Field Construction Staff

Installation, assembly and Commissioning


RCR’s core consortium of engineering OEMs have their own skilled and expert installation teams. Despite options or the need to reduce costs RCR insists that within the Scope of Works for each module or element of the plant and equipment, is the professional oversight and hands-on unpacking, assembly, connection, commissioning, alignment and star up of all modules that have been made by an OEM and that is installed and ready for handover with a certificate of partial or total completion and satisfaction. These vents are critical for the milestone payments that are linked and prescribe the conduct of the standby letter of credit.


In larger plant installations, RCR’s mantra is to appoint a competent EPC contractor who has the experience in the sector and has previous knowledge of similar turnkey supplies and in many cases RCR engages as a matter of course SGS Monitoring Services of Geneva Switzerland who will inspect each element or phase of a scope of works and sign off each phase on a monthly basis. It is only these Certificates of Partial Completion and agreed price or cost assessment that concurs with the OEM’s partial completion invoice, will the payment be released or an agreed amount can be drawn down against the standby letter of credit.

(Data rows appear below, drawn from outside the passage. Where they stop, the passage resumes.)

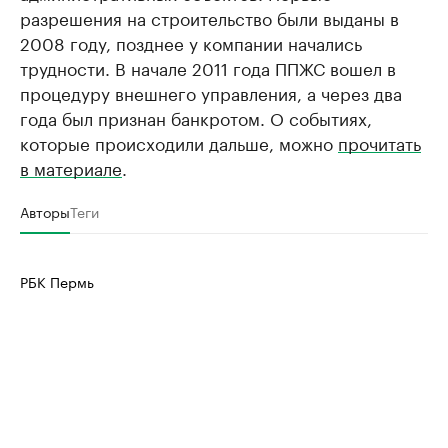
разрешения на строительство были выданы в
2008 году, позднее у компании начались
трудности. В начале 2011 года ППЖС вошел в
процедуру внешнего управления, а через два
года был признан банкротом. О событиях,
которые происходили дальше, можно
прочитать
в материале
.
Авторы
Теги
РБК Пермь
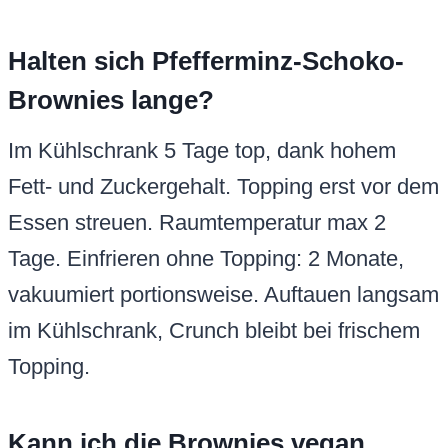
Halten sich Pfefferminz-Schoko-
Brownies lange?
Im Kühlschrank 5 Tage top, dank hohem
Fett- und Zuckergehalt. Topping erst vor dem
Essen streuen. Raumtemperatur max 2
Tage. Einfrieren ohne Topping: 2 Monate,
vakuumiert portionsweise. Auftauen langsam
im Kühlschrank, Crunch bleibt bei frischem
Topping.
Kann ich die Brownies vegan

The engagement and supervisory role of SGS ensures that these are tied in with our performance bond and our guaranteed delivery and start date. This ensures that quality work is executed without short cuts or economies and all elements of the turnkey supply will be thoroughly performed and complies with the performance bond, the guaranteed delivery, the guaranteed start date and the process capacity – tonnes of waste throughput or outputs of bi products are at the prescribed level per the original contract of supply.

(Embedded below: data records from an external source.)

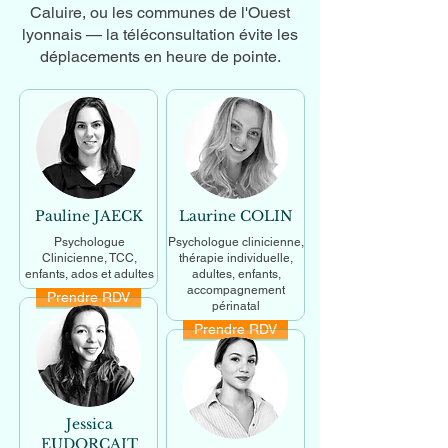
Caluire, ou les communes de l'Ouest
lyonnais — la téléconsultation évite les
déplacements en heure de pointe.
Pauline JAECK
Laurine COLIN
Psychologue
Psychologue clinicienne,
Clinicienne, TCC,
thérapie individuelle,
enfants, ados et adultes
adultes, enfants,
accompagnement
Prendre RDV
En savoir +
périnatal
Prendre RDV
En savoir +
Jessica
EUDORCAIT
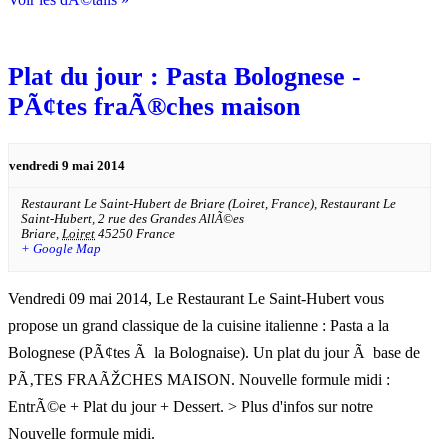
Plat du jour : Pasta Bolognese -
PÃ¢tes fraÃ®ches maison
vendredi 9 mai 2014
Restaurant Le Saint-Hubert de Briare (Loiret, France),
Restaurant Le
Saint-Hubert, 2 rue des Grandes AllÃ©es
Briare
,
Loiret
45250
France
+ Google Map
Vendredi 09 mai 2014, Le Restaurant Le Saint-Hubert vous
propose un grand classique de la cuisine italienne : Pasta a la
Bolognese (PÃ¢tes Ã la Bolognaise). Un plat du jour Ã base de
PÃ‚TES FRAÃŽCHES MAISON. Nouvelle formule midi :
EntrÃ©e + Plat du jour + Dessert. > Plus d'infos sur notre
Nouvelle formule midi.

As already stated elsewhere, the supply will be made by OEM personnel responsible for their company’s equipment and they will be shadowed or assisted by RCR’s own full time plant engineering staff and maintenance personnel in order for them to be totally familiar with every aspect of the positioning, alignment and functionality and how one machine communicates or interfaces with another machine in the production line and process sequence and how they are connected, linked into a LAN and be present at all times for the commissioning, problem solving and teething problems that so frequently exist during the installation of sophisticated sequences of machinery that have to work with high levels of synchronisation.


Frequently, and where plant is complex series of production elements, OEM engineers are retained on site for as much as three months to ensure that production is at the prescribed output and that personnel are fully trained and refreshed during that extended initial production phase. All of these costs are factored into the turnkey delivery price from the inception of the Scope of Works that is duly costed and presented for approval by the end user or joint venture partner.